## EXERCISE
All lines in the records below with the word "Configure" must be returned.

Items from a data source
.....

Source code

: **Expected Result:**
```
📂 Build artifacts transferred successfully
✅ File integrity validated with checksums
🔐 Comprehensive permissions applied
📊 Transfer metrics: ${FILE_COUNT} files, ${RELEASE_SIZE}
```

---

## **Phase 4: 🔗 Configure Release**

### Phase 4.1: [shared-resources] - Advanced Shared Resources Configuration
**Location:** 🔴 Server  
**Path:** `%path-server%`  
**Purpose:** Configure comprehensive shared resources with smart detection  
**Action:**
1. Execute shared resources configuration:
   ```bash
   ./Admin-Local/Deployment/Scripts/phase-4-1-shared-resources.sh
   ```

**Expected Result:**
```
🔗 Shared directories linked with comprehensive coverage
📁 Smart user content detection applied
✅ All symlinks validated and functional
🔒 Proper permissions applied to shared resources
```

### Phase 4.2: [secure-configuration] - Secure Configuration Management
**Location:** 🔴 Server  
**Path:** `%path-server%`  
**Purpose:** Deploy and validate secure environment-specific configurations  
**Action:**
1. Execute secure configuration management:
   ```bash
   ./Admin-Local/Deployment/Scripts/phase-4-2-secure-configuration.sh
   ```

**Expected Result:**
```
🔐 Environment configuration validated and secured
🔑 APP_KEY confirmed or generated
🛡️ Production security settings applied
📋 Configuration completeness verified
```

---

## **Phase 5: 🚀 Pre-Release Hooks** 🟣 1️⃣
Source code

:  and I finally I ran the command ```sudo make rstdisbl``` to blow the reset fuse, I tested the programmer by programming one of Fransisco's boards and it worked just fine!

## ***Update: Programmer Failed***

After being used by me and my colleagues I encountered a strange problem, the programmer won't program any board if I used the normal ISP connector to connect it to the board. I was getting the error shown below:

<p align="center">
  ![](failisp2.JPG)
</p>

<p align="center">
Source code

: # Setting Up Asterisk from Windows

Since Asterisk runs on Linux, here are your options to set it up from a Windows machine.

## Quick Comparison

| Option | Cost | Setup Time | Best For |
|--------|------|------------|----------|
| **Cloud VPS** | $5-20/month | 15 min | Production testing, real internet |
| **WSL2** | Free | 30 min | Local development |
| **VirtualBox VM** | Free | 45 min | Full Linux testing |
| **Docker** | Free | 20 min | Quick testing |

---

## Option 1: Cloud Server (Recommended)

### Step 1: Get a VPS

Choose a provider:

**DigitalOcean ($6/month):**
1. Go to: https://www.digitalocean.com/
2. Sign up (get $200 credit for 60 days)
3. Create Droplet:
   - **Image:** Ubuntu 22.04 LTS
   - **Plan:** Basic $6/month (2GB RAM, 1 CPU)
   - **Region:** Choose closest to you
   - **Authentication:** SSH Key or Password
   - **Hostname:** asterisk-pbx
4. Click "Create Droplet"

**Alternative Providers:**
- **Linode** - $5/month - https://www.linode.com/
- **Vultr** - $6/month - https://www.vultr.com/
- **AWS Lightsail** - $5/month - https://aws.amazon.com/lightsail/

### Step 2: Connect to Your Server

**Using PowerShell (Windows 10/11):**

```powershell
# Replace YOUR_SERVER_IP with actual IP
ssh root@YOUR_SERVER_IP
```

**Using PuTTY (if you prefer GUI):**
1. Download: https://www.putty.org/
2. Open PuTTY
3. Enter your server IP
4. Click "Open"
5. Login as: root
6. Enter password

.....

## REPLY TO THE TASK
## **Phase 4: 🔗 Configure Release**
**Purpose:** Configure comprehensive shared resources with smart detection  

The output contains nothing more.